> [What is being asked]: Keep every word of the listing and drop the images when you write it out.

┌──

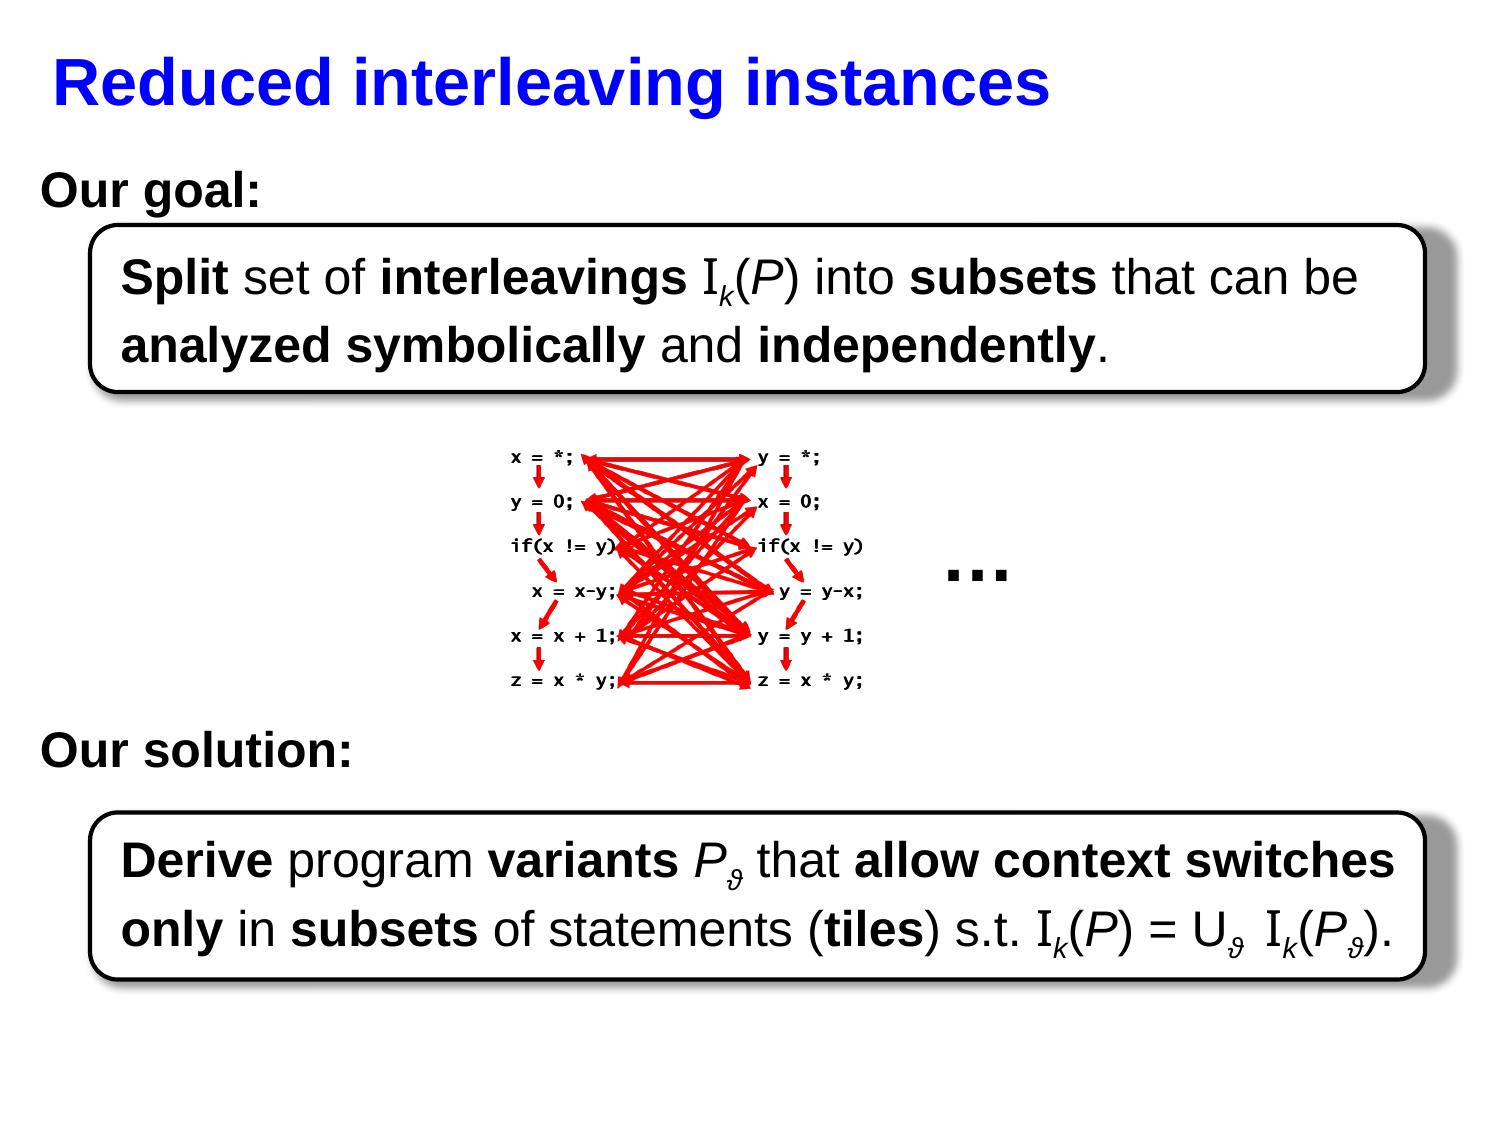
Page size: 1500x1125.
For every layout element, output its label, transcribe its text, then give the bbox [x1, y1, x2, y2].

title Reduced interleaving instances [37, 19, 1476, 138]
list Our goal: Our solution: [24, 149, 1463, 1038]
picture [499, 439, 886, 701]
text_box Derive program variants Pϑ that allow context switches only in subsets of statements (tiles) s.t. Ik(P) = Uϑ Ik(Pϑ). [87, 810, 1428, 982]
text_box … [925, 498, 1031, 604]
text_box Split set of interleavings Ik(P) into subsets that can be analyzed symbolically and independently. [87, 222, 1428, 395]
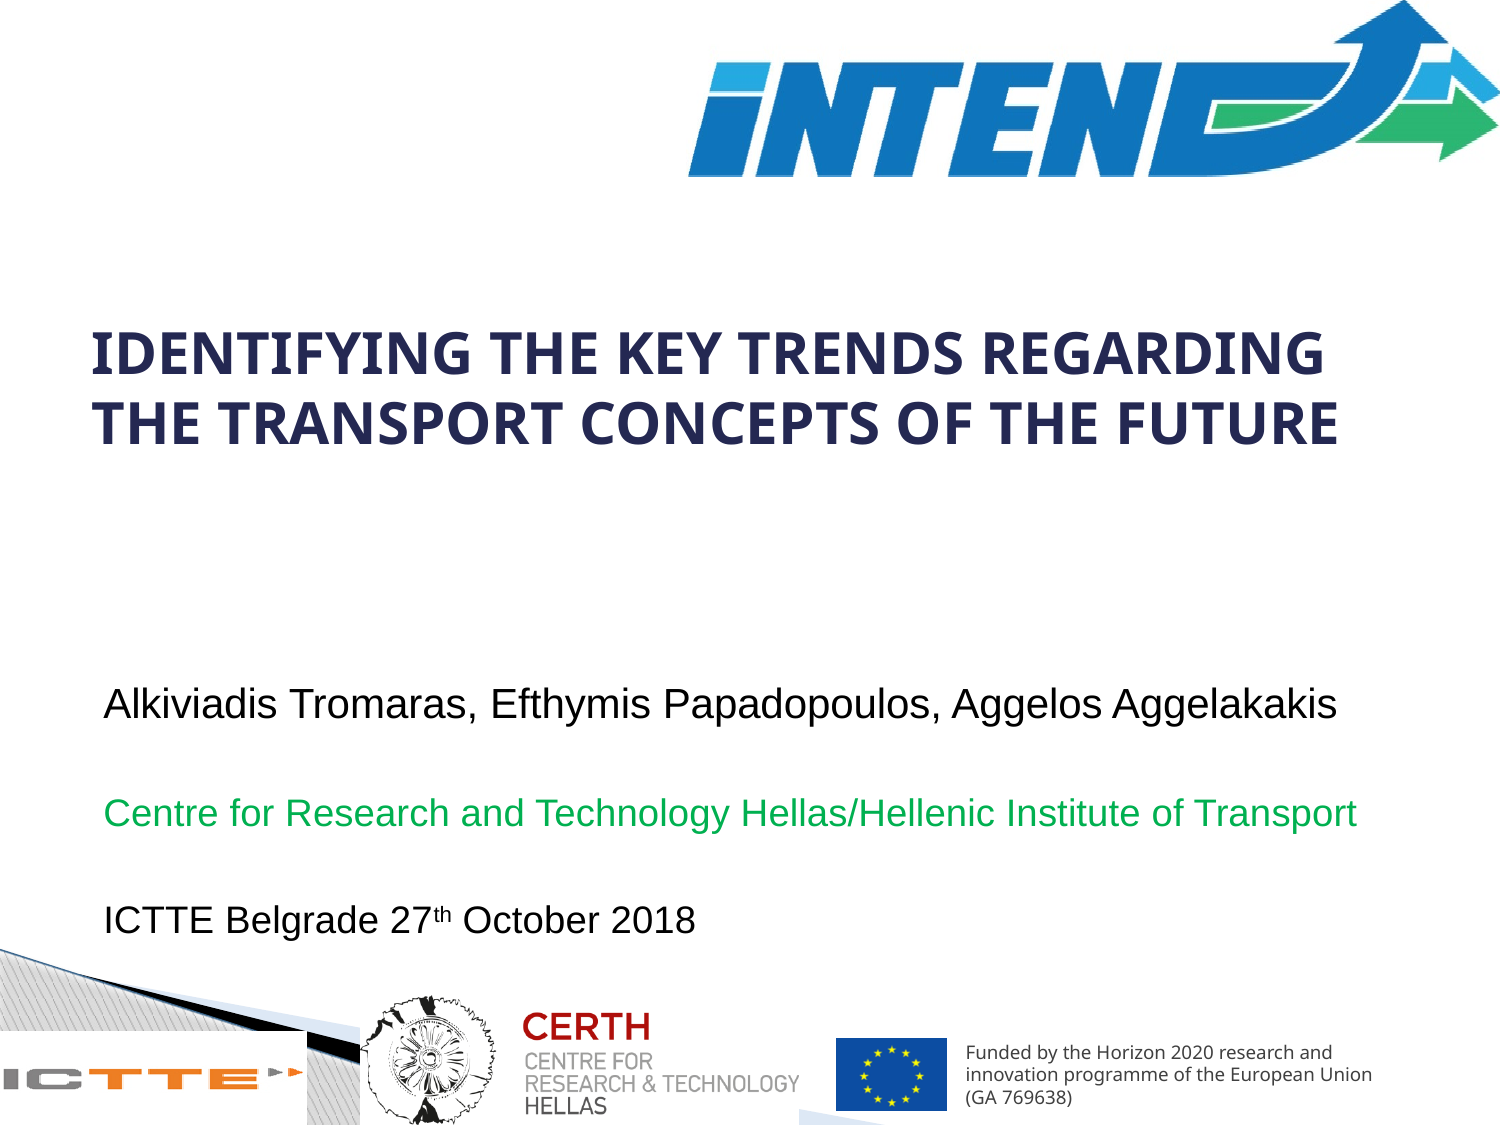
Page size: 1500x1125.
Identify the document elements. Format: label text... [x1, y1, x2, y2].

picture [836, 1038, 947, 1111]
title IDENTIFYING THE KEY TRENDS REGARDING THE TRANSPORT CONCEPTS OF THE FUTURE [76, 292, 1412, 480]
picture [686, 0, 1500, 177]
picture [0, 1031, 307, 1125]
list Alkiviadis Tromaras, Efthymis Papadopoulos, Aggelos Aggelakakis Centre for Research and Technology Hellas/Hellenic Institute of Transport ICTTE Belgrade 27th October 2018 [88, 668, 1436, 953]
picture [359, 995, 799, 1125]
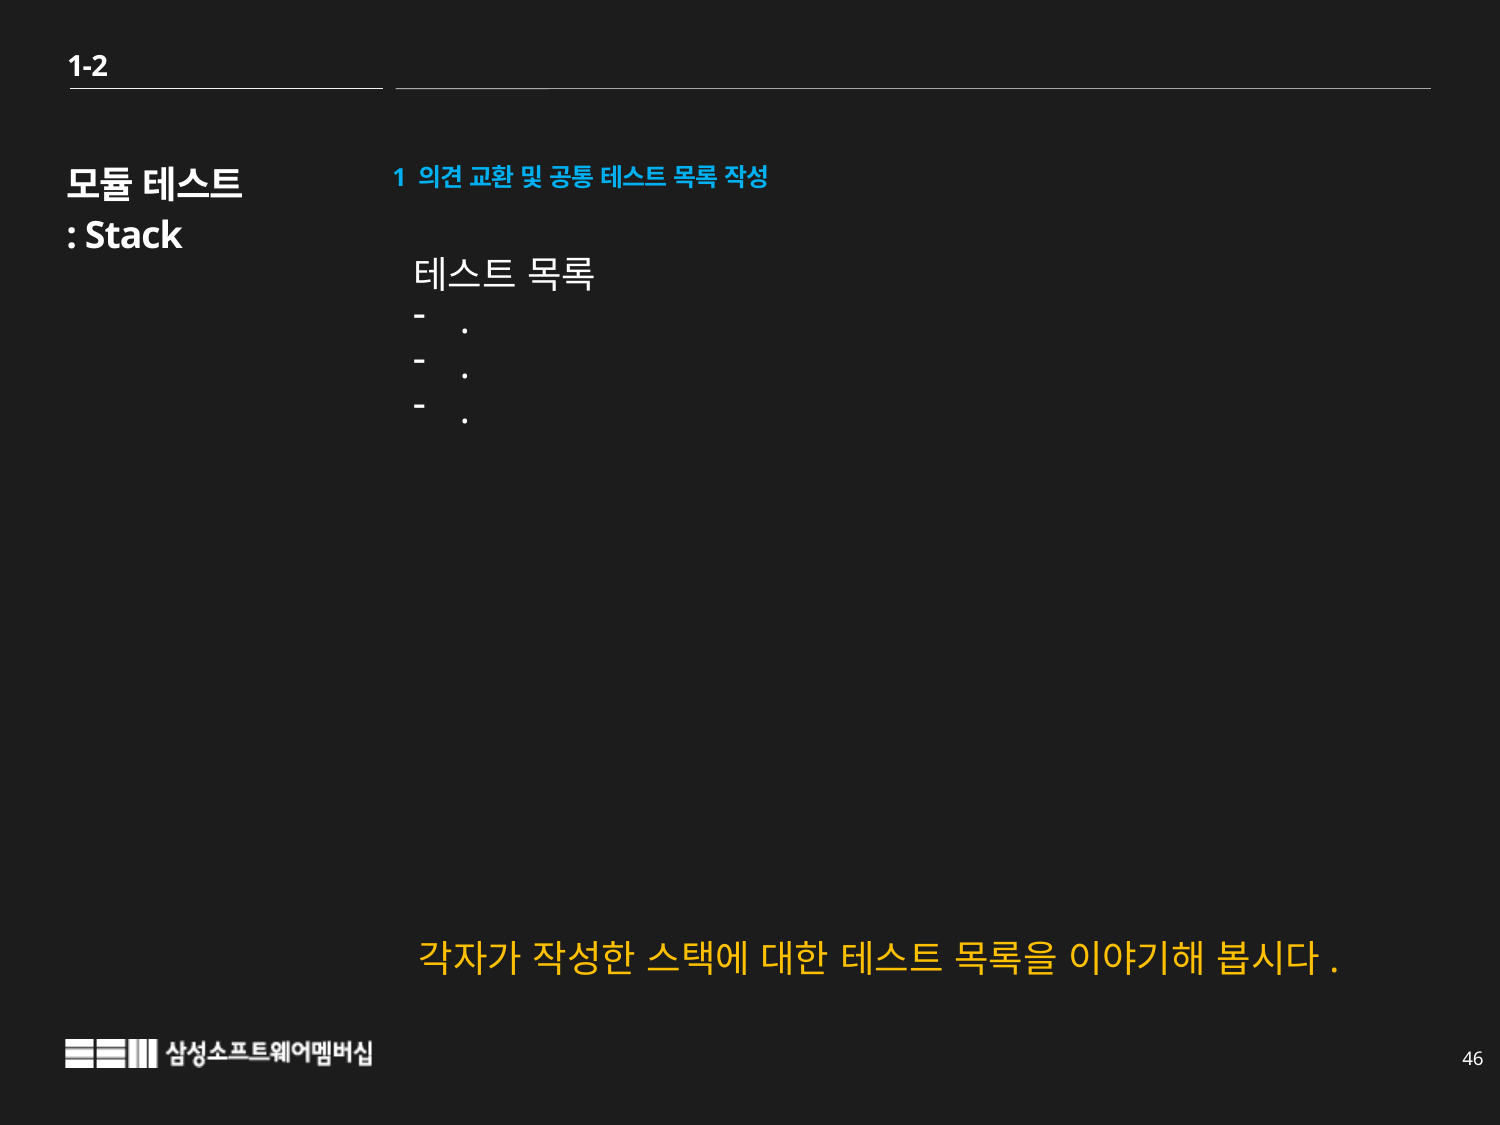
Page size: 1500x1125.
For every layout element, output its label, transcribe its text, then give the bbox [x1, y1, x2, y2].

text_box 각자가 작성한 스택에 대한 테스트 목록을 이야기해 봅시다. [404, 927, 1355, 987]
text_box 모듈 테스트 : Stack [51, 148, 338, 264]
text_box 테스트 목록 . . . [398, 243, 611, 484]
text_box 1 의견 교환 및 공통 테스트 목록 작성 [377, 154, 803, 199]
text_box 1-2 [52, 39, 123, 90]
text_box 46 [1377, 1039, 1499, 1080]
picture [64, 1039, 375, 1068]
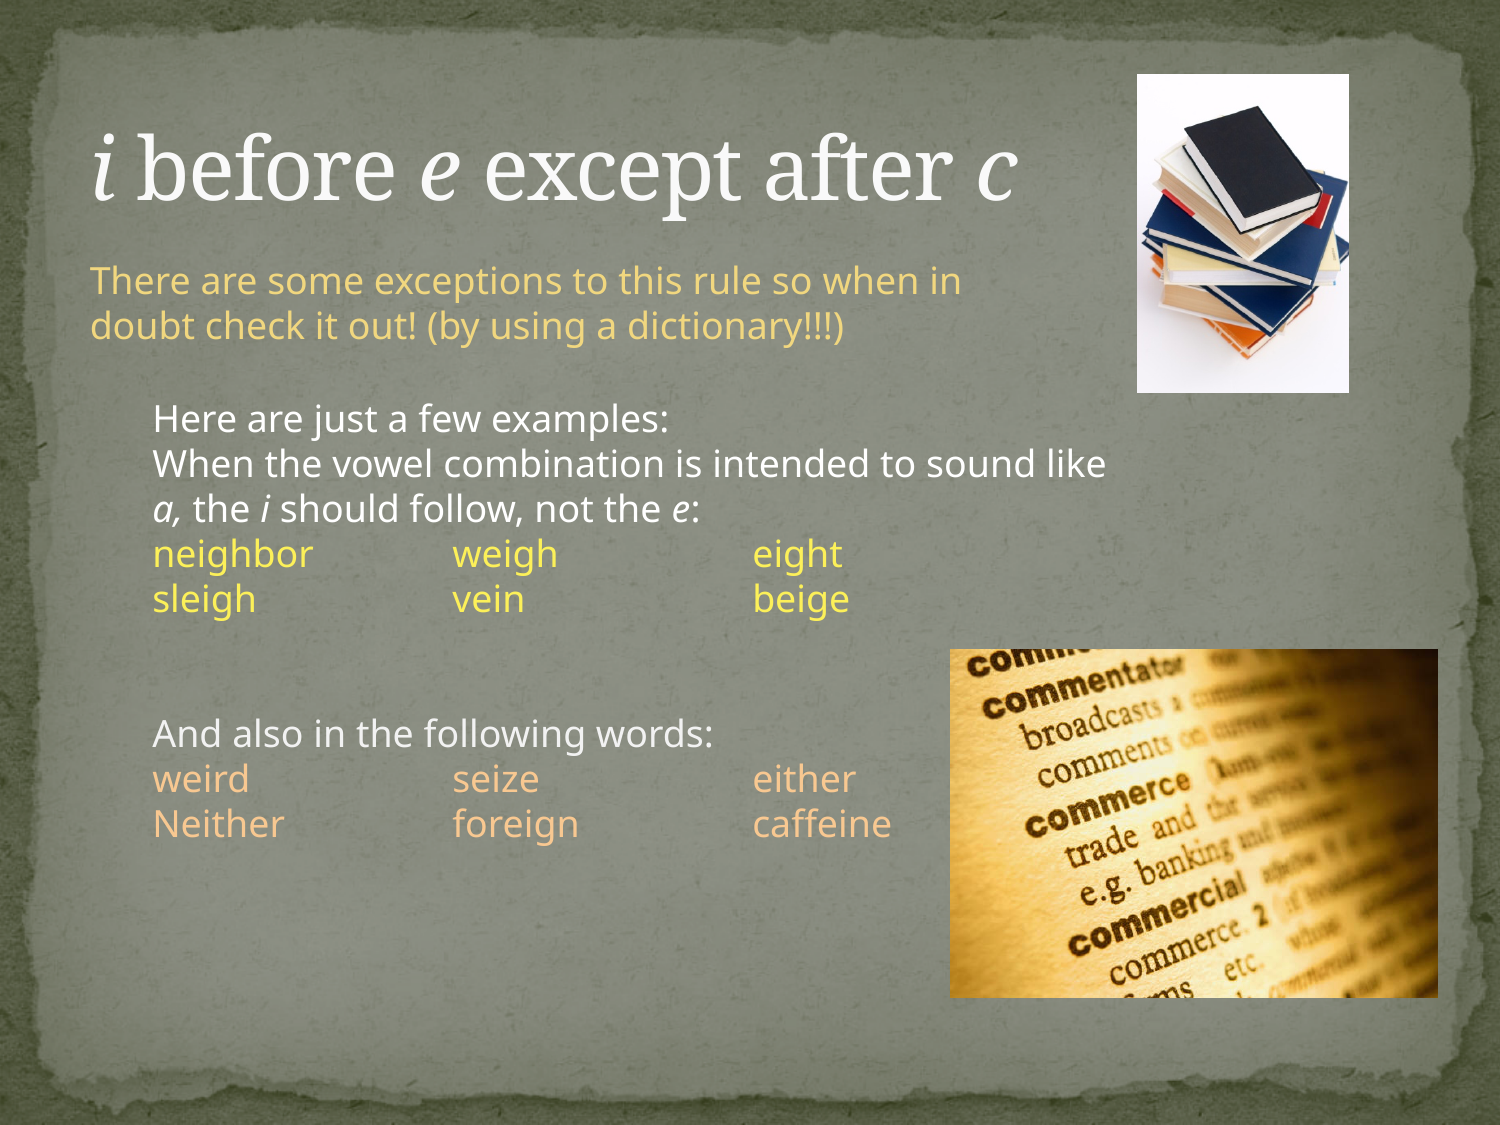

└──

> [Response for this exercise]:
Page size: 1500x1125.
For every layout element, output its label, transcribe its text, then give the bbox [x1, y1, x2, y2].

title Reduced interleaving instances [37, 19, 1476, 138]
list Our goal: Our solution: [24, 149, 1463, 1038]
picture [499, 439, 886, 701]
text_box Derive program variants Pϑ that allow context switches only in subsets of statements (tiles) s.t. Ik(P) = Uϑ Ik(Pϑ). [87, 810, 1428, 982]
text_box … [925, 498, 1031, 604]
text_box Split set of interleavings Ik(P) into subsets that can be analyzed symbolically and independently. [87, 222, 1428, 395]
Page size: 1500x1125.
Identify the document elements. Format: label text... [x1, y1, x2, y2].

picture [836, 1038, 947, 1111]
title IDENTIFYING THE KEY TRENDS REGARDING THE TRANSPORT CONCEPTS OF THE FUTURE [76, 292, 1412, 480]
picture [686, 0, 1500, 177]
picture [0, 1031, 307, 1125]
list Alkiviadis Tromaras, Efthymis Papadopoulos, Aggelos Aggelakakis Centre for Research and Technology Hellas/Hellenic Institute of Transport ICTTE Belgrade 27th October 2018 [88, 668, 1436, 953]
picture [359, 995, 799, 1125]
Page size: 1500x1125.
For every layout element, output its label, transcribe its text, then give the bbox [x1, y1, x2, y2].

text_box 각자가 작성한 스택에 대한 테스트 목록을 이야기해 봅시다. [404, 927, 1355, 987]
text_box 모듈 테스트 : Stack [51, 148, 338, 264]
text_box 테스트 목록 . . . [398, 243, 611, 484]
text_box 1 의견 교환 및 공통 테스트 목록 작성 [377, 154, 803, 199]
text_box 1-2 [52, 39, 123, 90]
text_box 46 [1377, 1039, 1499, 1080]
picture [64, 1039, 375, 1068]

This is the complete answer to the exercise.